In the past month alone, we held a major conference in Austin co-sponsored by the University of Texas, a great advocate for the oil and gas business (Texas leads the United States in both oil and gas production). Right after the conference in Austin, a group of our members presented a panel discussion at the fall American Geophysical Union meeting in San Francisco.

In the same month, we were invited to spend two hours with Adam Sieminski, the new Administrator of the U.S. Energy Information Agency (EIA), and all of his top line staff. On the same day, we met with the new chairman of the Senate Natural Resources Committee, and with a former senior senator who is now among the leading energy lobbyists in Washington.

Some people take us very seriously because they understand that “peak oil” does not mean we are running out of oil. It means that we have run out of the cheap oil on which the global economy is predicated. That is serious business.

We also applaud the creativity and innovation of the industry that has increased U.S. production over the past few years. It is, however, very expensive oil. Tight oil requires at least $80 per barrel for operators to break even because of the cost of horizontal drilling and hydraulic fracturing, not to mention the unprecedented leasing costs that the shale revolution has brought to our industry.

The high price of oil is among the key underlying reasons that the United States and most of the developed world cannot get out this recession. Gross domestic product (GDP) and oil consumption correlate because the economy runs on energy, and oil and its refined products are the largest component of primary energy consumption.
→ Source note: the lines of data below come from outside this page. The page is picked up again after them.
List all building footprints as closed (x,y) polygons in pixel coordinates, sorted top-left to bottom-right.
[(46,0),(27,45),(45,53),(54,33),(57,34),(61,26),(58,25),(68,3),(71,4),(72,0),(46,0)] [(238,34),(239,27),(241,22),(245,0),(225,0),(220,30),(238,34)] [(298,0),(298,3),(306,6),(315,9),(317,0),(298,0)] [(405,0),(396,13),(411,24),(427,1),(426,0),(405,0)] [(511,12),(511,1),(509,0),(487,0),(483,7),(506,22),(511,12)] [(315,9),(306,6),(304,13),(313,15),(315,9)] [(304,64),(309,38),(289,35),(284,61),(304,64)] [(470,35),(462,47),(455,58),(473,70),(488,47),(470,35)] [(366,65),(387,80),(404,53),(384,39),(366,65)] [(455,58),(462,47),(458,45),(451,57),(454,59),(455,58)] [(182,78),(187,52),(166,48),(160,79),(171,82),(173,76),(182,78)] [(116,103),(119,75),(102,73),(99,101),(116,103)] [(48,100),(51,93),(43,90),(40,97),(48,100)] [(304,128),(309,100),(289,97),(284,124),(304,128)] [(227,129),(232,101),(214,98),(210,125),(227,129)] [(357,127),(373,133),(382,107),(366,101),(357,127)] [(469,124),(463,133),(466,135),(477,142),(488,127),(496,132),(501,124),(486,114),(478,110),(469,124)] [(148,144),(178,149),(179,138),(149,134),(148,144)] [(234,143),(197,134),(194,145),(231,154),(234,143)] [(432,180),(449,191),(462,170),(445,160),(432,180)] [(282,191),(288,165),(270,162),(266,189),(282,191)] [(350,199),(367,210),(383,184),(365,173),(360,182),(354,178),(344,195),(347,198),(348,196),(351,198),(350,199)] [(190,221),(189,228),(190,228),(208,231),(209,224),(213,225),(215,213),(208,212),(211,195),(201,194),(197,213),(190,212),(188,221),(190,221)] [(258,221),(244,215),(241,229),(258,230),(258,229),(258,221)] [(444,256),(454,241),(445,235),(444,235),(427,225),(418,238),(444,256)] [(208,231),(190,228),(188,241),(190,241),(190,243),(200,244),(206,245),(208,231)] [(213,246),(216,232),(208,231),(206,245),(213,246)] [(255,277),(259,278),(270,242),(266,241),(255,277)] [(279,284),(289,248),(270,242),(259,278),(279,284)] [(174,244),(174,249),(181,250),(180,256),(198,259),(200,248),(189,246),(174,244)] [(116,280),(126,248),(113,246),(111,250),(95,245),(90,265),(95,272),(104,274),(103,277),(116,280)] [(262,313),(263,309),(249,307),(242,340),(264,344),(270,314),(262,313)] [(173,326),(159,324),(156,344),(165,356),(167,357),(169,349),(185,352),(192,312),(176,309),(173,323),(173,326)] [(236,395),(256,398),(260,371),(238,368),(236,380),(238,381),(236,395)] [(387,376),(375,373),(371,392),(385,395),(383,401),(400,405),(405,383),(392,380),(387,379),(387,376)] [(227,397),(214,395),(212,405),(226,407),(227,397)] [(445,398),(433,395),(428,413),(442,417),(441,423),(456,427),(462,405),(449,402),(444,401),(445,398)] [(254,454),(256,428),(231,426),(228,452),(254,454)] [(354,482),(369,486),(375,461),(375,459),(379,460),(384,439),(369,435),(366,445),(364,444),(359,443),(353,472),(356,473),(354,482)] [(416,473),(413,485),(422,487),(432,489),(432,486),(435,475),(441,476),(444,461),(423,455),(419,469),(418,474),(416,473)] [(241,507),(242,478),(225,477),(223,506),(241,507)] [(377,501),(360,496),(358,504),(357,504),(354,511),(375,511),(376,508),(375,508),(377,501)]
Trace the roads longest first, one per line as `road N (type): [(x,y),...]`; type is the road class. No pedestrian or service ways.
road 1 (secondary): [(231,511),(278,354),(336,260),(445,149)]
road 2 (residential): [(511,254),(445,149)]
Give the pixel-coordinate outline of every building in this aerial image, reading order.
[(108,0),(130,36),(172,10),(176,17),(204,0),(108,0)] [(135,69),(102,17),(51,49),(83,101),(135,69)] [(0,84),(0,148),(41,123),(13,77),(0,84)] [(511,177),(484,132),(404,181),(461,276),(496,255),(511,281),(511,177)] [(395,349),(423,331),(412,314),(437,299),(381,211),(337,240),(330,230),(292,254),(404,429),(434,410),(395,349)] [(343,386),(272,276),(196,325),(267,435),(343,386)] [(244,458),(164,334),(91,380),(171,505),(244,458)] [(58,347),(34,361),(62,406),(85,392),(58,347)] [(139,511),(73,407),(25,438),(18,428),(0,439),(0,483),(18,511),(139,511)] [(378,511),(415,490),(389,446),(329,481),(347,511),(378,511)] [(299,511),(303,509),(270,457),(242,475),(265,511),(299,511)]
Because of the high price of oil, consumption in the United States has fallen 1.5 percent per year since 2005, and GDP has followed suit. Pre-2005 normal growth for the U.S. economy was 1.8 percent per year. With an annual 1.5 percent decline built in, it is not hard to see the problem with resuming growth.*

The IHS tight oil study Trammel quotes is confusing because it combines Canada and the United States. Canada has been energy self-sufficient for decades and is the leading oil exporter to the United States – any production additions from Canada are still imported oil for the United States.

The EIA estimates that U.S. crude oil production will increase to nearly eight million barrels per day by 2020 and then decline. Present consumption is almost 15.5 million barrels per day. If EIA is correct, the United States will still have to import about seven million barrels per day allowing for demand decline, and that does not look like energy independence to me.

Most of the exuberant reports about energy self-sufficiency from domestic production lump crude oil, natural gas liquids, refinery processing gain and biofuels as “liquids.” That is fine, but we must bear in mind that what we import is crude oil and today, we cannot use other liquids for transport – the main use of crude oil – without massive equipment and infrastructure changes that will cost trillions of dollars and take decades.

These same optimistic reports almost never consider cost, price or profit margins.

The new production we are finding from tight oil is both important and exciting, and it will help make the United States less dependent on foreign crude oil. It will not, however, make us energy independent.

Peak Oil guys like me are hoping that at least people in the oil and gas business will realize that we have a problem that is not going away.

(*All data in this section from Douglas-Westwood.)

(Editor’s note: Berman, an AAPG member, is with Labyrinth Consulting Services in Sugar Land, Texas.)